Celebrated Chinese artist Xu Bing who is also vice president of China’s Central Academy of Fine Arts, has authored a novel titled Book from the Ground: From Point-to-Point, a tale recounting 24 hours in the life of a young white collar worker of a major city.

What sets the book apart is its unique presentation – it is “written” without a single word, instead, it is composed of hundreds of icons, and pictograms, that Xu has been collecting for years making it a book that can be read by any one. It is an outstanding attempt to produce a universal form of written communication that goes beyond cultural, linguistic, class, and educational backgrounds. In Xu’s words, “The illiterate can enjoy the delight of reading just as the intellectual does.”

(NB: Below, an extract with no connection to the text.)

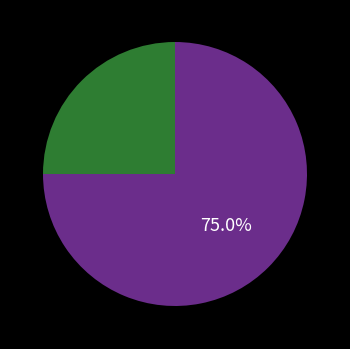

Is there any slice that represents more than half of the pie?

Yes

“It’s the first book that everyone in the world can read, since it needs no translation,” said the artist, adding that currently, by using a very simple system of signs, emoticon users, especially young people, enjoy the ability “to communicate on the international level.”

“The idea for the book began 13 years ago, when I was having expositions all over the world and I spent a lot of time in airports,” said Xu, who said he could not avoid noticing, in an enclave where people of all nationalities mingle, that the informational icons visible everywhere were universally understood.

The book includes 24 chapters narrating by using visual icons and telling the story of a day in a person’s life as he gets up in the morning, goes through his workday, goes out with his friends after work and then finally goes to bed.

“Book from the Ground” is a continuation of Xu’s book entitled “Book from the Sky,” a work with illegible Chinese characters that nobody can read, using a language invented by the artist himself.